Le Niger accélère sa souveraineté médicale face à la fin des évacuations sanitaires
Longtemps considérées comme une solution incontournable face aux faiblesses du système de santé, les évacuations sanitaires vers l’étranger pourraient bientôt ne plus être la norme. Sous l’impulsion du ministre de la Santé et de l’Hygiène publique, le Médecin Colonel-Major Garba Hakimi, le Niger s’engage dans une révolution médicale ambitieuse : développer son propre plateau technique pour traiter davantage de patients sur place.

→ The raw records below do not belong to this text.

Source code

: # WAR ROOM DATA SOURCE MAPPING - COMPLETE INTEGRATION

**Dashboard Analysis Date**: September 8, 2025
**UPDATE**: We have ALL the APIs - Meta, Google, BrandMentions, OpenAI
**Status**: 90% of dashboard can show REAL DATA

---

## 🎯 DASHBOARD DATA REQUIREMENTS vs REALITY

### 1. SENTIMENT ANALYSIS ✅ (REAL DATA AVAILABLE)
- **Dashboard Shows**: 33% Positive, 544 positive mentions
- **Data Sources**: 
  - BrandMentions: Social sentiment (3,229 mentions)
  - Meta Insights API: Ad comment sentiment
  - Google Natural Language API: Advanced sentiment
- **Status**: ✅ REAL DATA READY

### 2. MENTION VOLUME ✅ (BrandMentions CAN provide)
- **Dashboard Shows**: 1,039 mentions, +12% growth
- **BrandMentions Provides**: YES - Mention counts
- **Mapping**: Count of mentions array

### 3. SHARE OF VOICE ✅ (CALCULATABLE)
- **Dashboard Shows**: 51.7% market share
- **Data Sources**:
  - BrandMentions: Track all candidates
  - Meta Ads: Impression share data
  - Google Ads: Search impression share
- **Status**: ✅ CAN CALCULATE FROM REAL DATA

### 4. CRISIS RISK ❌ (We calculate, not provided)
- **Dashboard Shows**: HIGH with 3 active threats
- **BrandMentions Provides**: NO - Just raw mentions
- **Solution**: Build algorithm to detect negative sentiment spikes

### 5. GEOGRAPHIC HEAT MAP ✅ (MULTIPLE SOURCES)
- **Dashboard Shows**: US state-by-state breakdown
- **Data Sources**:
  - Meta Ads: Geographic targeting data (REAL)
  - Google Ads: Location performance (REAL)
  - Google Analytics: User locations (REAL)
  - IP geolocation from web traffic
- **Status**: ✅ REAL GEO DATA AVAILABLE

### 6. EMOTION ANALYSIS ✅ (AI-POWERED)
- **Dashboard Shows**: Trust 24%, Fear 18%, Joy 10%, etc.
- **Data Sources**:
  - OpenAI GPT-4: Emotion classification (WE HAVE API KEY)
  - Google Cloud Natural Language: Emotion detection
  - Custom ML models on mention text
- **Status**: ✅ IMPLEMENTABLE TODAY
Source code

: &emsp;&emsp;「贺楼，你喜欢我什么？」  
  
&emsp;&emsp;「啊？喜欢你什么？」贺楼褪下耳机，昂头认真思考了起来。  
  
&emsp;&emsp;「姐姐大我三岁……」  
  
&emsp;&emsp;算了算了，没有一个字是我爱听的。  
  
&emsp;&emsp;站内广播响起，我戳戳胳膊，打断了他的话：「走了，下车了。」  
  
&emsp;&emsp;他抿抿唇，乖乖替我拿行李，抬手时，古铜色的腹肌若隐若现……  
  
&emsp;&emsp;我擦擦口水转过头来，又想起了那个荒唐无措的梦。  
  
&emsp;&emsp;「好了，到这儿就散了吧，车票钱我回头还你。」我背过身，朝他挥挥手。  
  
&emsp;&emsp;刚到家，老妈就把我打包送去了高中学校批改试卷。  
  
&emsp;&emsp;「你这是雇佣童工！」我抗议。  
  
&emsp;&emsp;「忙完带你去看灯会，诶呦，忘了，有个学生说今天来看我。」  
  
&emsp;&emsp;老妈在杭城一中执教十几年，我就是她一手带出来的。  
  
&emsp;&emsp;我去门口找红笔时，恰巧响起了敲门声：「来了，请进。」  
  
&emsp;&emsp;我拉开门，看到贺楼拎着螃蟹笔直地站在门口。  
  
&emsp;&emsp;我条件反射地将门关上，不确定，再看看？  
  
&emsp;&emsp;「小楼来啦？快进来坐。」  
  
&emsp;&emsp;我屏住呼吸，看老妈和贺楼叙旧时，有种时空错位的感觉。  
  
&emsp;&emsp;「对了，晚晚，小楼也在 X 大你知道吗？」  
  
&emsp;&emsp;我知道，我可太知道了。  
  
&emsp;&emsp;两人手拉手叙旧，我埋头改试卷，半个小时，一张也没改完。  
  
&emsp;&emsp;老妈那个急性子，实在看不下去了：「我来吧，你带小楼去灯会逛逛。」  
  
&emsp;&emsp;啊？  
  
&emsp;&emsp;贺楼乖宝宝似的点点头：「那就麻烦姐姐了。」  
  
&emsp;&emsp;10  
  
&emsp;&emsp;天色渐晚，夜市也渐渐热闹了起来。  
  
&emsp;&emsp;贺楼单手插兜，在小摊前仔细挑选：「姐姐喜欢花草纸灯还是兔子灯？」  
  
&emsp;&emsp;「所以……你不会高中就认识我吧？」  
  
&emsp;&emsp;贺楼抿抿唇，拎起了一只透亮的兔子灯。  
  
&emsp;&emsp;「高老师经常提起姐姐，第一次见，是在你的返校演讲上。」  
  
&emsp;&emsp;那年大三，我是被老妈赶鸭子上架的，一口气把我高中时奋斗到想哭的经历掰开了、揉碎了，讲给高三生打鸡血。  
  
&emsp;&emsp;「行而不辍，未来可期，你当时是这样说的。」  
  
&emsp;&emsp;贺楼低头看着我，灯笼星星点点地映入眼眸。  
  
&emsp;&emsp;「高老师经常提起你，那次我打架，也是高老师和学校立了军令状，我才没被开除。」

Des équipements de pointe pour une prise en charge locale
Cette mutation s’appuie sur l’acquisition d’appareils médicaux de dernière génération : scanners 64 barrettes, IRM performantes ou encore accélérateurs linéaires pour la radiothérapie. Le domaine de l’oncologie illustre parfaitement cette avancée. Désormais, le Niger dispose des trois piliers indispensables au traitement du cancer : chirurgie, chimiothérapie et radiothérapie. Résultat : une baisse significative des transferts coûteux et souvent inaccessibles pour de nombreuses familles.
La cardiologie connaît également une transformation notable avec la réalisation d’interventions cardiaques sur le territoire national, à des tarifs bien inférieurs à ceux pratiqués à l’étranger. Au-delà des prouesses techniques, cette évolution marque un changement de paradigme : le Niger soigne désormais sur son sol des pathologies autrefois confiées à des cliniques étrangères.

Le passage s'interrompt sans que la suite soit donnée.